● **WORK INSTRUCTION 1**
Reproduce the passage of the optimizers page between "## Momentum" and "the current update.", inclusive.
● **WORK INSTRUCTION 2**
Name every optimizer that has its own row in the comparison table of the optimizers page.

# Optimizers
Neural network optimizers are algorithms that adjust a model's weights to minimize the loss function during training. They guide how weights are updated in response to the calculated gradients from backpropagation. 

![optimizers](https://miro.medium.com/v2/resize:fit:640/format:webp/1*XVFmo9NxLnwDr3SxzKy-rA.gif)

![optimizers_overview](https://miro.medium.com/v2/resize:fit:640/format:webp/1*SjtKOauOXFVjWRR7iCtHiA.gif)

## Gradient Descent
- Batch gradient descent
- Stochastic gradient descent
- Mini-batch gradient descent


## Momentum
* Based on stochastic gradient descent. Full name is SGD with momentum.
* Adds a fraction (momentum term) of the previous update to the current update.
* Helps escape local minima and smoothens updates.

![momentum](https://miro.medium.com/v2/resize:fit:720/format:webp/1*L5lNKxAHLPYNc6-Zs4Vscw.png))

## Adagrad
Adagrad is an optimizer with parameter-specific learning rates, which are adapted relative to how frequently a parameter gets updated during training. The more updates a parameter receives, the smaller the updates.

## RMSProp (Root Mean Square Propagation)

- Maintain a moving (discounted) average of the square of gradients
- Divide the gradient by the root of this average
- if the surface is flat --> big jump, if steep --> small jump

Suggested Default values by Hinton(developer of RMSProp):
- decay factor γ: 0.9 (keeps 90% of the previous gradient information)
- learning rate η: 0.001


## ADAM (Adaptive Moment Estimation)
ADAM optimizes neural networks by adjusting learning rates for each parameter dynamically. It combines:
- *Momentum*: Uses an exponentially moving average of past gradients (first moment estimate).
- *RMSprop*: Scales updates based on recent squared gradients (second moment estimate).

## Optimizer Comparison Table
| Optimizer  | Description | Pros  | Cons |
|------------|------------|---------|---------|
| **SGD** (Stochastic Gradient Descent) | Basic gradient descent using a small batch of data. | - Simple & efficient <br> - Good generalization | - Slow convergence <br> - High variance in updates |
| **SGD + Momentum** | SGD with an additional term to smooth updates. | - Faster than vanilla SGD <br> - Reduces oscillations | - Still needs manual learning rate tuning |
| **AdaGrad** | Adapts learning rate per parameter based on past gradients. | - Good for sparse data <br> - No manual learning rate tuning | - Learning rate decreases too much over time |
| **AdaDelta** | Improvement over AdaGrad, avoids aggressive learning rate decay. | - No need to set learning rate <br> - Works well in some cases | - Can be computationally expensive |
| **RMSprop** | Adapts learning rate based on recent squared gradients. | - Works well with non-stationary objectives <br> - Handles sparse gradients | - Learning rate decay may require tuning |
| **ADAM** (Adaptive Moment Estimation) | Combines Momentum & RMSprop for adaptive learning rates. | - Fast convergence <br> - Works well for most tasks | - Can generalize worse than SGD <br> - Higher memory usage |

● **INFORMATION SHOWN**

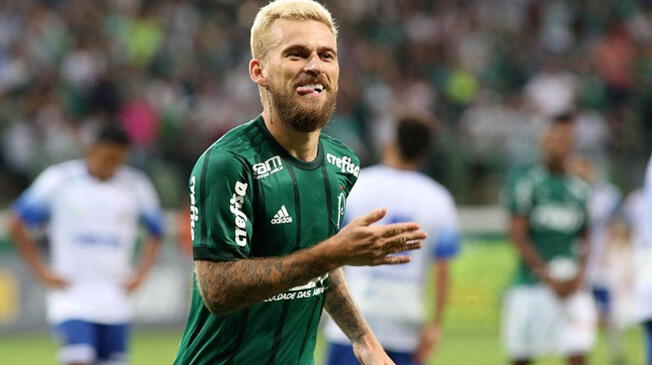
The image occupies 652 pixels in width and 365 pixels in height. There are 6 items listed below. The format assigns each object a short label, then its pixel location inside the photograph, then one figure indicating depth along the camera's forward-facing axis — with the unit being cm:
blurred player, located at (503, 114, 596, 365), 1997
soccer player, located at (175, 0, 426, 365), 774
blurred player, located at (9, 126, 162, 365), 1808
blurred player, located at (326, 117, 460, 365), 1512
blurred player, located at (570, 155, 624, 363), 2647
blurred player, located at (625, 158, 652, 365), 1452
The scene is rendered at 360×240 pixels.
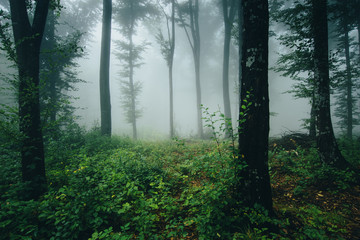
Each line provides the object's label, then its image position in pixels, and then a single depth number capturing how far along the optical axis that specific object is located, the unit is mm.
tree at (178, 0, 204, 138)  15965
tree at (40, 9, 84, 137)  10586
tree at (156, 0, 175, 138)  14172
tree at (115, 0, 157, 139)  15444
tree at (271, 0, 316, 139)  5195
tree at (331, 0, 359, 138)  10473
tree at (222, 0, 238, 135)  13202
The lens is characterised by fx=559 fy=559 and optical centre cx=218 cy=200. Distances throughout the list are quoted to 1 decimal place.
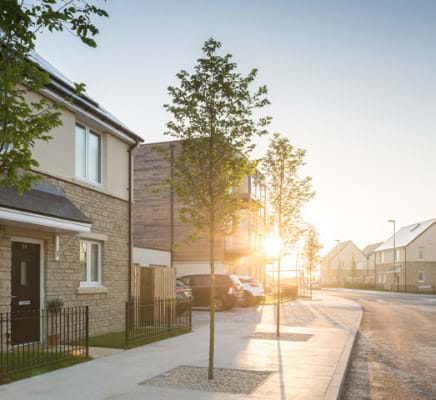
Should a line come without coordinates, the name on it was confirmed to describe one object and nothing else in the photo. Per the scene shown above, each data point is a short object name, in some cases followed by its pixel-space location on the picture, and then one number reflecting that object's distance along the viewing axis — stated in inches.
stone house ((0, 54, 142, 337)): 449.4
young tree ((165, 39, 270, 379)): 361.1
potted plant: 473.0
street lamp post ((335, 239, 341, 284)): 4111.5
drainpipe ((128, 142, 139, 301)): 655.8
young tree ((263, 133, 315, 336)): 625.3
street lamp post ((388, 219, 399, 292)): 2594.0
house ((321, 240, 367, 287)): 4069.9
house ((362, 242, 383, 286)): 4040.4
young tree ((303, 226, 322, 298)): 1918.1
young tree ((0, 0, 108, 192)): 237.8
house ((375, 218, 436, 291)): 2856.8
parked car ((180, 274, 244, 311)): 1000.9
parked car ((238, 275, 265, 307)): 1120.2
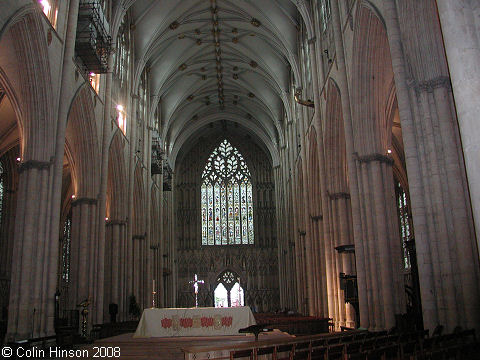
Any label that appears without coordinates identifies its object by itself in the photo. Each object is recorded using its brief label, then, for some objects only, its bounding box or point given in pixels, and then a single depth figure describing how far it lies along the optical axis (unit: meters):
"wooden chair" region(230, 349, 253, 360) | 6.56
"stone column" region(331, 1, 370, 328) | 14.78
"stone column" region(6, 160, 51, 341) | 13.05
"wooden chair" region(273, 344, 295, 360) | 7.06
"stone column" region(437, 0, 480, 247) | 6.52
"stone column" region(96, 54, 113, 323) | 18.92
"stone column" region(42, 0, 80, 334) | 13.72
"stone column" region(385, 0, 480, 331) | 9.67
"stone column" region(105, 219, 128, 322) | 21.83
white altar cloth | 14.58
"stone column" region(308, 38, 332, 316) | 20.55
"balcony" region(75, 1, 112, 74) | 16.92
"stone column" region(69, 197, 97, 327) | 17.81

● **SOLUTION 1**
## Momentum
* Based on stochastic gradient descent. Full name is SGD with momentum.
* Adds a fraction (momentum term) of the previous update to the current update.

● **SOLUTION 2**
- SGD (Stochastic Gradient Descent)
- SGD + Momentum
- AdaGrad
- AdaDelta
- RMSprop
- ADAM (Adaptive Moment Estimation)